Rhenium hexafluoride
- Names: IUPAC name rhenium(VI) fluoride

Identifiers
- CAS Number: 10049-17-9;
- 3D model (JSmol): Interactive image;
- ChemSpider: 59616;
- ECHA InfoCard: 100.030.144
- EC Number: 233-172-2;
- PubChem CID: 66231;
- UNII: U1FW6E300T;
- CompTox Dashboard (EPA): DTXSID8064931 ;

Properties
- Chemical formula: F_{6}Re
- Molar mass: 300.20 g/mol
- Appearance: liquid, or yellow crystalline solid
- Density: 4.94g/mL
- Melting point: 18.5 °C (65.3 °F; 291.6 K)
- Boiling point: 33.7 °C (92.7 °F; 306.8 K)

= Rhenium hexafluoride =

Rhenium hexafluoride, also rhenium(VI) fluoride, (ReF_{6}) is a compound of rhenium and fluorine and one of the seventeen known binary hexafluorides.

== Chemistry ==
Rhenium hexafluoride is made by combining rhenium heptafluoride with additional rhenium metal at 300 °C in a pressure vessel.
6 ReF_{7} + Re → 7 ReF_{6}

The compound is a Lewis acid and strong oxidant, adducting potassium fluoride and oxidizing nitric oxide to nitrosyl:
2KF + ReF6 → K2ReF8
NO + ReF6 → [NO][ReF6]

== Description ==
Rhenium hexafluoride is a liquid at room temperature. At 18.5 °C, it freezes into a yellow solid.

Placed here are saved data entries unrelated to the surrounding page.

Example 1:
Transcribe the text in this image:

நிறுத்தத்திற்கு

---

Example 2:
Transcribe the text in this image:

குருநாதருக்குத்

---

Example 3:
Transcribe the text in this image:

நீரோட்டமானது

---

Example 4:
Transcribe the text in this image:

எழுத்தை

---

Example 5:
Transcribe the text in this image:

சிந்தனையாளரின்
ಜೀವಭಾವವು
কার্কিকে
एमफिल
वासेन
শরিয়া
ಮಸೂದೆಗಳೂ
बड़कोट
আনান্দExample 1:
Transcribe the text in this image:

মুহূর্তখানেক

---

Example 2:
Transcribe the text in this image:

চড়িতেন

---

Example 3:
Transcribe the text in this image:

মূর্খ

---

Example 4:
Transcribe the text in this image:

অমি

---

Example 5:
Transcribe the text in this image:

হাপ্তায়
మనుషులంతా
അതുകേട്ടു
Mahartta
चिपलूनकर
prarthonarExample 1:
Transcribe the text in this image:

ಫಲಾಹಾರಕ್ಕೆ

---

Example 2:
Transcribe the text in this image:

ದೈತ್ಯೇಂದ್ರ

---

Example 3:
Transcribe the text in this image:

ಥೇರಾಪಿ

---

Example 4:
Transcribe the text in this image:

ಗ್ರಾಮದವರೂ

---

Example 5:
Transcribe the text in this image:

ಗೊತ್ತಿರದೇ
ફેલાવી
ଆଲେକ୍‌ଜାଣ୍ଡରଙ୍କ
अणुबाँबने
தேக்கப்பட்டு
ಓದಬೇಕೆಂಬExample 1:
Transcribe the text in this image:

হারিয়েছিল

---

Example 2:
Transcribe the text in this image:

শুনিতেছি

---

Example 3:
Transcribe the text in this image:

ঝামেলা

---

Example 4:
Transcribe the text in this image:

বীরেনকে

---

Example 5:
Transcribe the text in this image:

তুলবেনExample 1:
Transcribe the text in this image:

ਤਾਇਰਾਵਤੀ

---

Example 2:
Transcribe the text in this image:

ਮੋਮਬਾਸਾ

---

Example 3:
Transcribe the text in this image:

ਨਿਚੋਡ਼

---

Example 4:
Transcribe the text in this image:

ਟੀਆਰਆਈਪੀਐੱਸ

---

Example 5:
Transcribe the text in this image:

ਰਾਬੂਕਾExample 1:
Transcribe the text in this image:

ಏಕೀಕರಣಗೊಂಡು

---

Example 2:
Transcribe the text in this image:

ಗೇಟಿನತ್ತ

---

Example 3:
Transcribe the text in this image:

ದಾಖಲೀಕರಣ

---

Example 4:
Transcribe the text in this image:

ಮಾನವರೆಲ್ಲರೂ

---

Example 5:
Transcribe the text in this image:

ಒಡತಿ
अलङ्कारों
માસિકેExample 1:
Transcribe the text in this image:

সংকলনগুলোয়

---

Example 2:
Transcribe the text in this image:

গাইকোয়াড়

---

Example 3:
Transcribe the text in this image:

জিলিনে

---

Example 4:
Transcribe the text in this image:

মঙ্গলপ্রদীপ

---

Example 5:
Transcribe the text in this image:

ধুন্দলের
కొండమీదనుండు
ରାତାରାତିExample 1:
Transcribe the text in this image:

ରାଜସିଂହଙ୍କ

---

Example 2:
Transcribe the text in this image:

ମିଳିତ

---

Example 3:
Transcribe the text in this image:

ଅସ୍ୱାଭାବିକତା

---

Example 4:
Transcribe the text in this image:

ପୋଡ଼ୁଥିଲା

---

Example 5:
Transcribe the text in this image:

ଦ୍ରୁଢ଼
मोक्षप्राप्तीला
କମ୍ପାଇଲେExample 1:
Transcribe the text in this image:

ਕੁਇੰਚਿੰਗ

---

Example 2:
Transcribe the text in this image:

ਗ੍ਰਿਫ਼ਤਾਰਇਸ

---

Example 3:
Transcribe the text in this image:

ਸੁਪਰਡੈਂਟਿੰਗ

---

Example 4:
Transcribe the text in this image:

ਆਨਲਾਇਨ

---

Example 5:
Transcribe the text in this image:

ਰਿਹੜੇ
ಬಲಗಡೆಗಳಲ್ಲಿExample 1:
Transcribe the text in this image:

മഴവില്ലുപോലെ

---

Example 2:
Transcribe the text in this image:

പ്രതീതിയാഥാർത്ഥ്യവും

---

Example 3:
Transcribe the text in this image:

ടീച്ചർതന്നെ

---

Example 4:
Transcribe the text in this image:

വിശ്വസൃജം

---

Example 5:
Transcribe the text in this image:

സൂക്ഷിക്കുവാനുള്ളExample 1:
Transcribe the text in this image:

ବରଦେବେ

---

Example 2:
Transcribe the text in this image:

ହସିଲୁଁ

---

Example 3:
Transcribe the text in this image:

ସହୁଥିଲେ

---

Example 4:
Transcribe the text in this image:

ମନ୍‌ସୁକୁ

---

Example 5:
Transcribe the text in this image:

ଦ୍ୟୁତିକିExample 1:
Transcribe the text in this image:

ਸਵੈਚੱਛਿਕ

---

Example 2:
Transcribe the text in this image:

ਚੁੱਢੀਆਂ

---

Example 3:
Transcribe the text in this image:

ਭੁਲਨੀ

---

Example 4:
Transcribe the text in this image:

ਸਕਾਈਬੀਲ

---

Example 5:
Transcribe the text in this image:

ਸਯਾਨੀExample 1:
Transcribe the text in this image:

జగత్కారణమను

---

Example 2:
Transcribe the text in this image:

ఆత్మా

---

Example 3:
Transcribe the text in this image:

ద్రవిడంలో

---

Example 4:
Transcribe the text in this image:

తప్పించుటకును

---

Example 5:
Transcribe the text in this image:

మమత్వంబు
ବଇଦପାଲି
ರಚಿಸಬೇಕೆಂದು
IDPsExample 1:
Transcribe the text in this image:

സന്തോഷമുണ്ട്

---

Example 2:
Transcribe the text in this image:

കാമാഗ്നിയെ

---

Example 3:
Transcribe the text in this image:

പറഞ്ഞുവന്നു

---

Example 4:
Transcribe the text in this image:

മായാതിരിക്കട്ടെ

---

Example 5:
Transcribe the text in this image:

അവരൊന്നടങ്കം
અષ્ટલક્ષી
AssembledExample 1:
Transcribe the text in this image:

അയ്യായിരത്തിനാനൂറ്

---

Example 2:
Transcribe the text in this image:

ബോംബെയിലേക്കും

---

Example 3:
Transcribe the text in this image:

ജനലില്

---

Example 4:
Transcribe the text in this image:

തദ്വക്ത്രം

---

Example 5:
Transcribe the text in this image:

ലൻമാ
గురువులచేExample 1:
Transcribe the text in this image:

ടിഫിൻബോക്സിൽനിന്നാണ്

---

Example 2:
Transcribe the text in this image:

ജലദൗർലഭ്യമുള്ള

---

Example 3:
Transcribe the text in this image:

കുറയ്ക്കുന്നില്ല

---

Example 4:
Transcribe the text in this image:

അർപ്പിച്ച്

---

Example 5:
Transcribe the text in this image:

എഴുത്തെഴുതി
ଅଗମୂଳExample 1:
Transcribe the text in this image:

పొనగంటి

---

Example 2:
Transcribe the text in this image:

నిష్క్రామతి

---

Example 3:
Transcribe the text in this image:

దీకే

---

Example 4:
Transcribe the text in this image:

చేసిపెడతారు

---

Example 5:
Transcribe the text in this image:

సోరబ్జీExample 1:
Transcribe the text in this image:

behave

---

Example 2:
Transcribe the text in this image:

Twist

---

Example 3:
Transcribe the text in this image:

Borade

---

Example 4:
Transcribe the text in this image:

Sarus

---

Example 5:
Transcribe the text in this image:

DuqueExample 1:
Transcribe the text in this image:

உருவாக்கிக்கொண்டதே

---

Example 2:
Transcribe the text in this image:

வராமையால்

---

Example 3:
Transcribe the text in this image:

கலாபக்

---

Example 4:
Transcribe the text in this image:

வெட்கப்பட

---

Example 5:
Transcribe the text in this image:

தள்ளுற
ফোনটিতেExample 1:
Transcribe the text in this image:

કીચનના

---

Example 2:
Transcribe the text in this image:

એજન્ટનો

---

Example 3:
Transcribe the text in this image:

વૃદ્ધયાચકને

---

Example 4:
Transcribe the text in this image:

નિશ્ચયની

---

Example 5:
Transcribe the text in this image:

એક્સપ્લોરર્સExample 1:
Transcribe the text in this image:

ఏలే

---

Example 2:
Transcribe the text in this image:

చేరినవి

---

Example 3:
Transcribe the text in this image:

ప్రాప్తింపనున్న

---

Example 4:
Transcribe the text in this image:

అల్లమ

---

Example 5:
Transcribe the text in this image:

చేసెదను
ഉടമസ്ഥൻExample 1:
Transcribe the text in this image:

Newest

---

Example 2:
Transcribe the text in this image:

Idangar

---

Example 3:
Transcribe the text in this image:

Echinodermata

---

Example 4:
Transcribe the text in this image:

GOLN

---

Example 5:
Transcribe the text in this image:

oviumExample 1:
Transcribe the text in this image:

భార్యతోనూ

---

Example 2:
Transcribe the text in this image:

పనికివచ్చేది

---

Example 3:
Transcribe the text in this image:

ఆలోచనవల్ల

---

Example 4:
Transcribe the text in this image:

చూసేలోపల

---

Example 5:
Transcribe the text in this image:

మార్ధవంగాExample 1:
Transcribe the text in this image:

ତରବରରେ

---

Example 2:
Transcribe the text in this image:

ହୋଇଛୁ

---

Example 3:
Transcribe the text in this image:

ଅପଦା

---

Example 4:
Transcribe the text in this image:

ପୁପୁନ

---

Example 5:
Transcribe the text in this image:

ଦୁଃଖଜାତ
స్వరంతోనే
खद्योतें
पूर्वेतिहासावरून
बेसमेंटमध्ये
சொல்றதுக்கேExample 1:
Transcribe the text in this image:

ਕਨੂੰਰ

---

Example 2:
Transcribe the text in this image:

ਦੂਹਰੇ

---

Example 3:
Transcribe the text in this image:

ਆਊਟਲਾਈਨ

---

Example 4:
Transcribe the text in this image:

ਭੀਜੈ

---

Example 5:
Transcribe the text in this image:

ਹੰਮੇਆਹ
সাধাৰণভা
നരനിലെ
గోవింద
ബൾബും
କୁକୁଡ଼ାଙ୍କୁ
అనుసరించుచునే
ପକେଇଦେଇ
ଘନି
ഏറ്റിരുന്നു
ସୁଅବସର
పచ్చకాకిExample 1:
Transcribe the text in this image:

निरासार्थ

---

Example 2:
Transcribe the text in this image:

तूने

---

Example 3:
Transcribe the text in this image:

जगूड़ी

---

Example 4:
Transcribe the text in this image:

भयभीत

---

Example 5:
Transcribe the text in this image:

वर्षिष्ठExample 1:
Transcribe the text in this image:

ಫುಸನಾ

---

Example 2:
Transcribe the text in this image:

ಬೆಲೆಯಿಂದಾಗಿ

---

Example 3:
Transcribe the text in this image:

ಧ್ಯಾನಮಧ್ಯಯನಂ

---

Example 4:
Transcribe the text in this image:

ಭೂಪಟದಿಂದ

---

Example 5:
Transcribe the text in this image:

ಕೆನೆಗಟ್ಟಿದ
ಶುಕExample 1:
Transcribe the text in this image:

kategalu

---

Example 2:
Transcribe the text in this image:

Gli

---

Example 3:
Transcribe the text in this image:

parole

The boiling point is 33.7 °C.

The solid structure measured at −140 °C is orthorhombic space group Pnma. Lattice parameters are a = 9.417 Å, b = 8.570 Å, and c = 4.965 Å. There are four formula units (in this case, discrete molecules) per unit cell, giving a density of 4.94 g·cm^{−3}.

The ReF_{6} molecule itself (the form important for the liquid or gas phase) has octahedral molecular geometry, which has point group (O_{h}). The Re–F bond length is 1.823 Å.

== Use ==
Rhenium hexafluoride is a commercial material used in the electronics industry for depositing films of rhenium.